Textversion

Suchen nach:

In China gibt es einen ältesten Schriftfund. Es sind Bildzeichen bestehend aus geraden Linien, in Metall und Muscheln geschnitten. Entwicklung: Die Chinesen benutzten später Tinte und Pinsel und schrieben auf Seiden. Die geraden Linien wurden durch die Pinsel zu Kurven. Von solchen Anfängen bis zum griechischen und römischen Alphabet verging eine lange Zeit.

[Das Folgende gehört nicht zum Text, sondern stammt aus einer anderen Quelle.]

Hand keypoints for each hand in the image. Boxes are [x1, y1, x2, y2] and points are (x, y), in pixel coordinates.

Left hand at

Verschiedene Entwicklungen der Schrift in verschiedenen Kulturkreisen:
I. europäischer Kulturkreis (Lautalphabet); II. Ostasien mit China und Japan;
III. der indische Kulturkreis; IV. der semitische Raum (arabische und hebräische Schrift)

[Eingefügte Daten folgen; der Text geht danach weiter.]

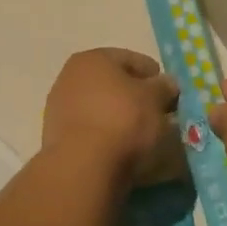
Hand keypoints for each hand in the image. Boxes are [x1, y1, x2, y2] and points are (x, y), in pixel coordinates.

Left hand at [42, 49, 179, 178]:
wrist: (84, 167)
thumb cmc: (123, 120)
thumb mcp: (155, 99)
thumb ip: (164, 87)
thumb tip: (166, 84)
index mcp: (93, 58)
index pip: (133, 60)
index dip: (155, 77)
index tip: (170, 96)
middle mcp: (70, 77)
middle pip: (113, 84)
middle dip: (136, 98)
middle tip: (158, 116)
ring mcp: (59, 108)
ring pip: (101, 108)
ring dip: (120, 118)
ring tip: (142, 137)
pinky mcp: (56, 137)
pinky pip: (90, 130)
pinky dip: (106, 136)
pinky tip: (121, 150)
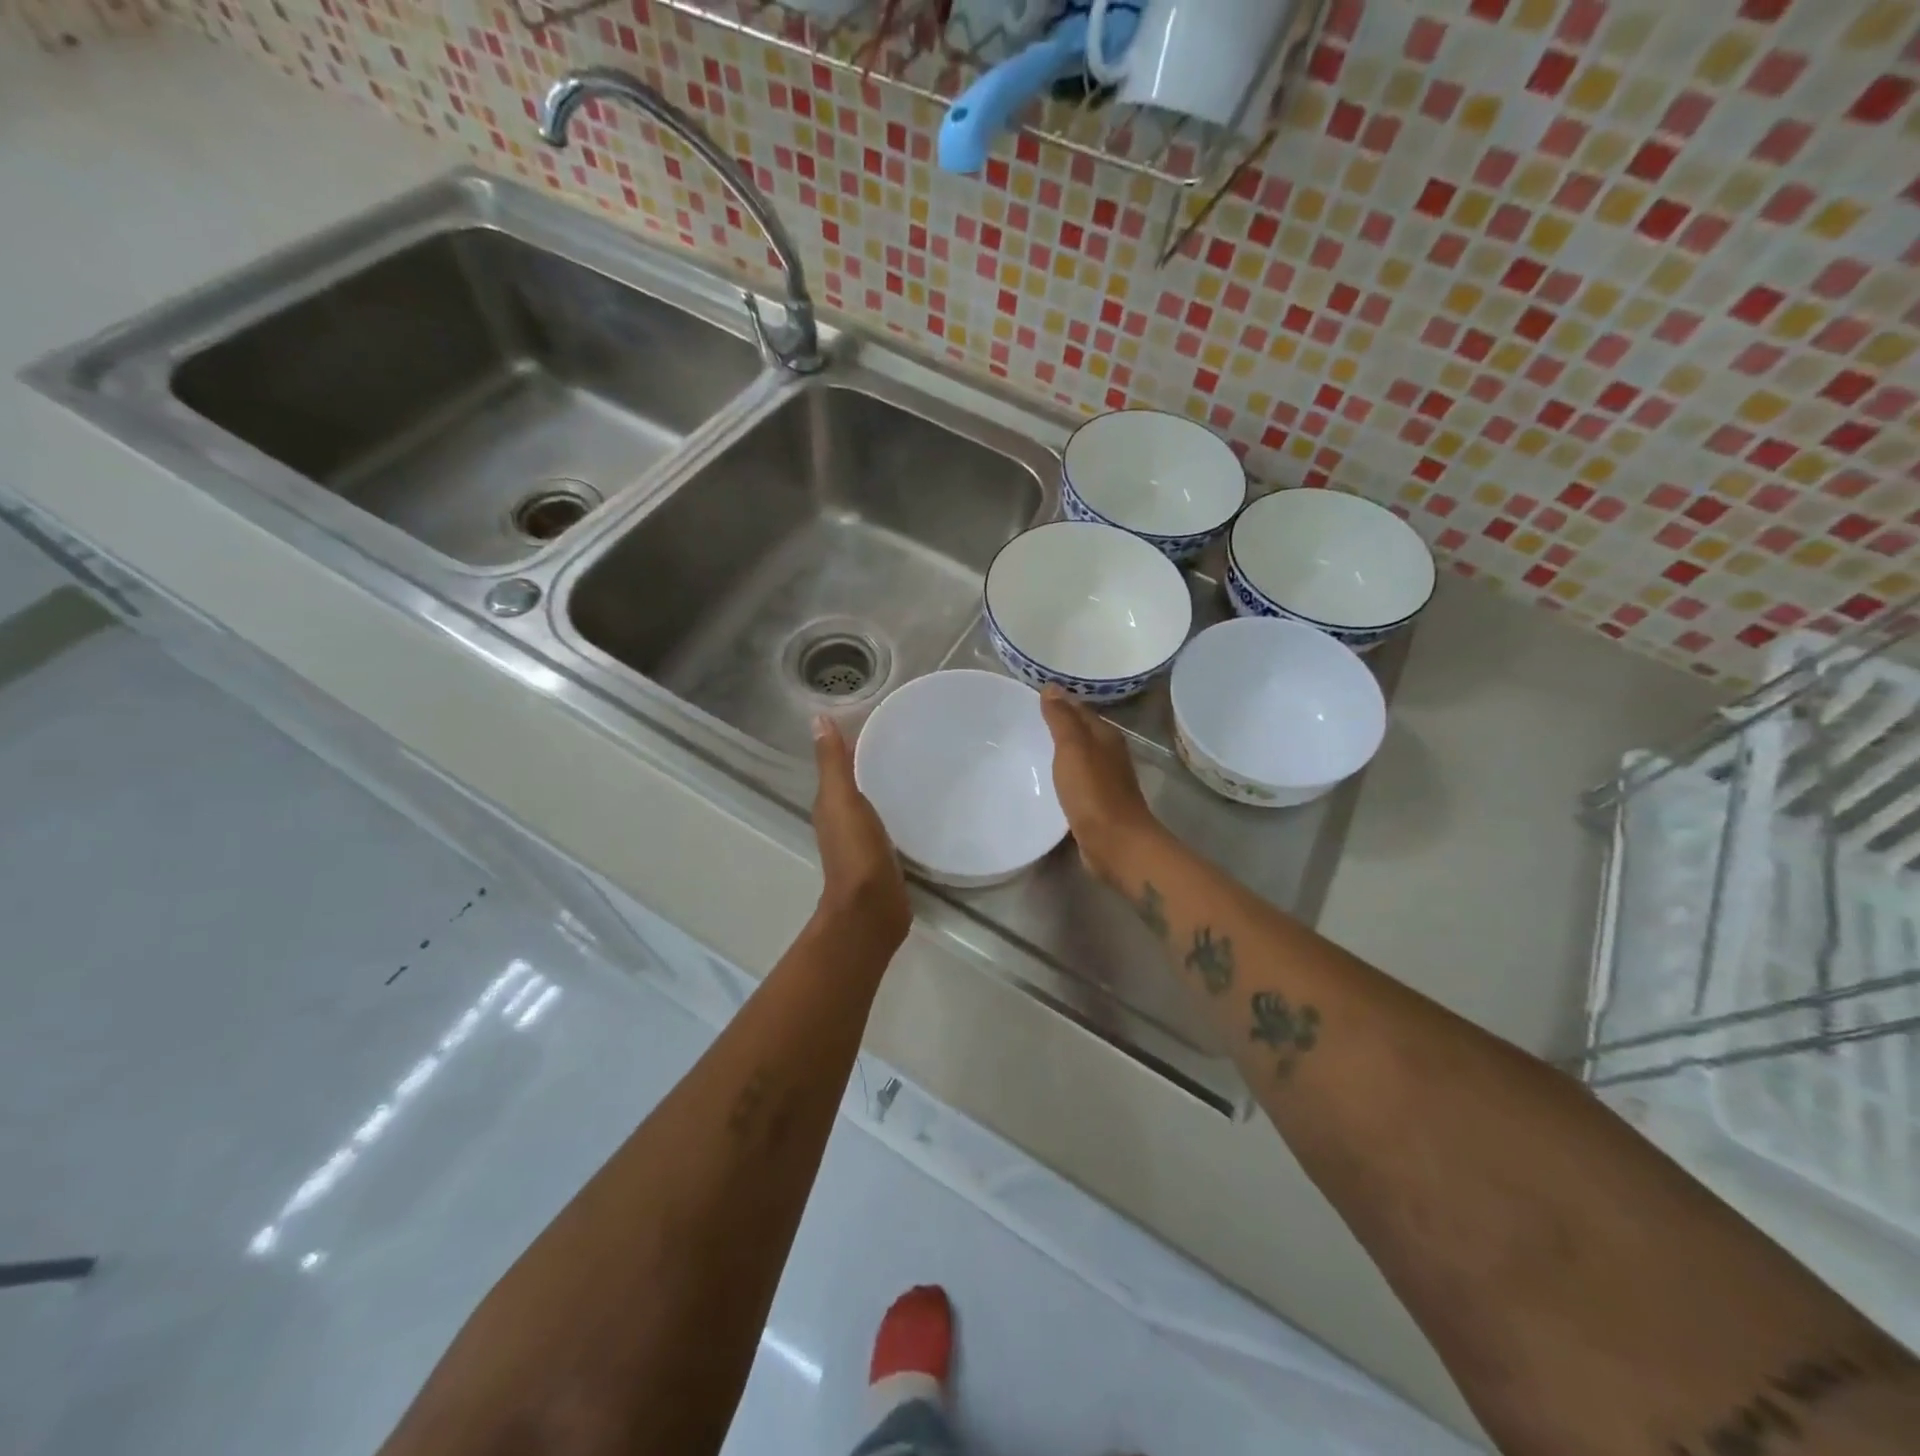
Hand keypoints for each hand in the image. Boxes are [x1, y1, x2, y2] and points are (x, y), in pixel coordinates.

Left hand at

„Der Schriftgebrauch stand in keiner alten Zivilisation im Dienst einer Verbesserung des Informationsflusses oder einer Anhebung des Bildungsstandes bei breiten Bevölkerungsschichten. In allen archaischen Zivilisationen hatte der Schriftgebrauch elitäre Züge, denn die Schrift wurde von Spezialisten für spezielle Zwecke verwendet.“( Harald Haarmann, Geschichte der Schrift, S.17 ).
Donauzivilisation: „Die Zivilisation, die sich im Verlauf des 6. Jahrtausends v. Chr. in Südosteuropa herausbildete, wurde von einer Gemeinschaft getragen, in der der soziale Status der Männer wie der Frauen nicht hierarchisch, sondern egalitär organisiert war“ (Harald Haarmann, s.o., ebenda). Keine soziale Elite war tonangebend. Diese Gesellschaft hatte, was zu einer Hochkultur gehört: eine Schrift. „Die Verwendung der Schrift setzte dort um 5500 v. Chr. ein“ (Harald Haarmann, ebenda S.20), Tontafeln von Tartaria in Transsylvanien (Rumänien) ca. 5300 v. Chr. „…der Schriftgebrauch in Alteuropa aufs engste mit dem religiösen Leben assoziiert…“ (Harald Haarmann, ebenda S.20) …. „warum ging also <das Licht der Zivilisation> zuerst im Westen auf (<ex occidente lux>)?“ (Harald Haarmann, ebenda S.18, gemeint ist Alteuropa, Südosteuropa. Langfristiger Trend in der Kulturentwicklung der Donauzivilisation im minoischen Kreta bis zur griechischen Klassik?
Die Schrift wurde durch das Alphabet zu einer Bildungsmöglichkeit für alle. Um die Jahre 1000 v. Chr. begann dies bei den Phöniziern. Das Alphabet kam durch die Phönizier zu den Griechen. Damals hatte das Alphabet 22 Buchstaben, aber nur Konsonanten. Von den Griechen wurden fünf Vokale hinzugefügt. Auf der ganzen Welt gibt es jetzt sieben Alphabete. Mit der genialen Grundidee eines Alphabets besteht eine Schrift für alle sprachlichen Mitteilungen aus einer begrenzten Anzahl von Buchstaben (z.B. 22+5); Buchstabe = Laut. Das lateinische Alphabet stammt aus dem Griechischen. Kyrillisch entstammt auch dem Griechischen. Jetzt ist es eine slawische Schrift als russisches, ukrainisches, serbisches und bulgarisches Alphabet.
Lernbarrieren entstehen durch zu schwieriges Lernen. Bei einfacherem Lernen gibt es mehr Lernerfolge und mehr Lernfreude.

Alphabet macht das Lernen,
macht das Lesen und das Schreiben für alle möglich
,
macht Lernerfolge und Lernfreude für alle möglich.